Cars crash, things explode, drivers are exchanged. When the whole thing shakes down, our KeePer TOM’S car has finished an absolutely storming second place, behind the au TOM’S LC of Kazuki Nakajima and Yuhi Sekiguchi, with a pair of NSX GTs just behind. It’s been a frenetic, hyperactive and slightly bonkers race, and by the end it’s a relief to sink into the roadgoing LC500 and just… breathe.

On the journey back to Tokyo, the main thought is that it’s surprising that Super GT isn’t more popular globally. Set against a backdrop of overly managed motorsport like F1, this is an adrenaline-fuelled delve into the dark side, where drivers are forced to really drive. It’s characterful, and exciting and a bit weird.
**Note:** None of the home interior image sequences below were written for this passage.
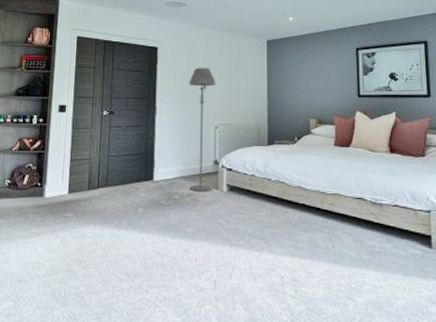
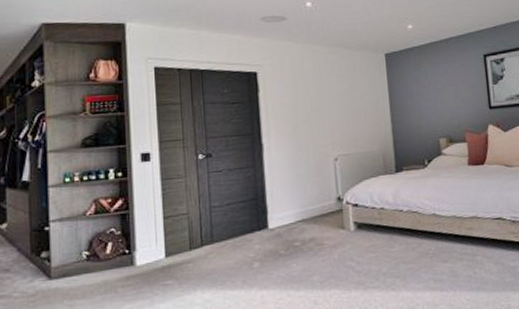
floor lamp: present [189,67,216,192] -> none [299,91,338,235]

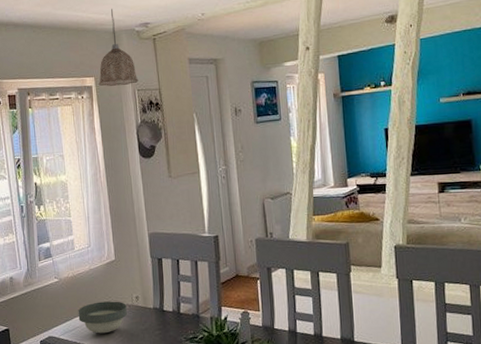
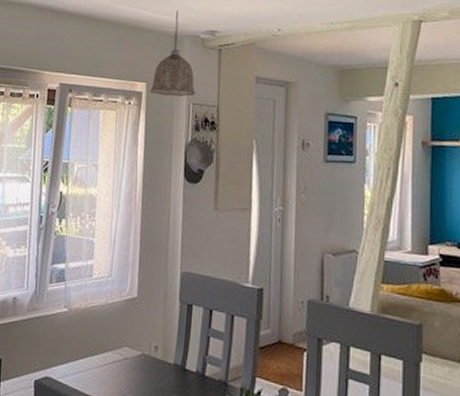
bowl: present [78,301,128,334] -> none [83,344,143,386]

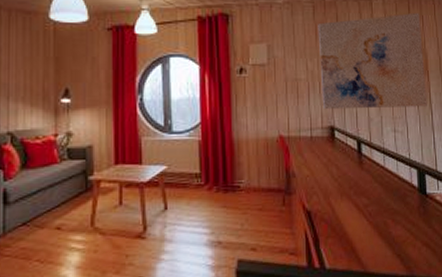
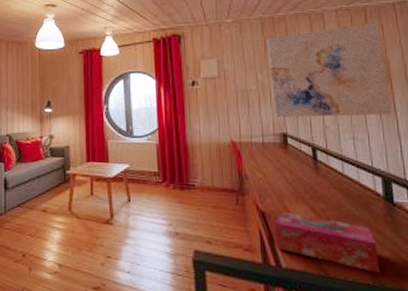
tissue box: none [319,209,413,265] -> present [274,211,381,273]

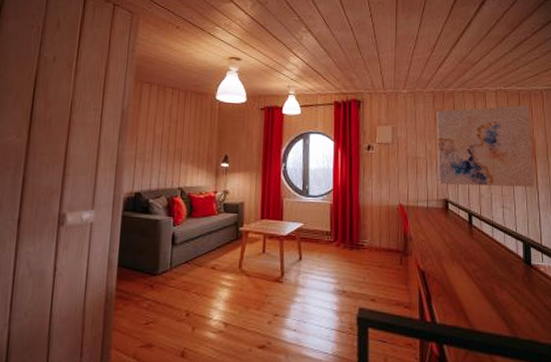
tissue box: present [274,211,381,273] -> none [432,271,517,328]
Which is pretty much the conclusion I’ve also come to with the LC500. Lexus has an image of producing well-made but slightly boring machines generally, punctuated by moments of pure brilliance. And the LC500 feels like a blue-collar LFA; styled like a spaceship, but with the kind of driving experience that puts a hard-to-shift grin on your face.

In a world where the hegemony feels like it’s closing in, Lexus has made a statement, and it’s a strong one. We track back towards the glittering lights of the city buzzing from the day’s racing, V8 soothing away the miles, and smile. Like I said, everything is familiar, except it isn’t. And that’s what makes it so utterly special.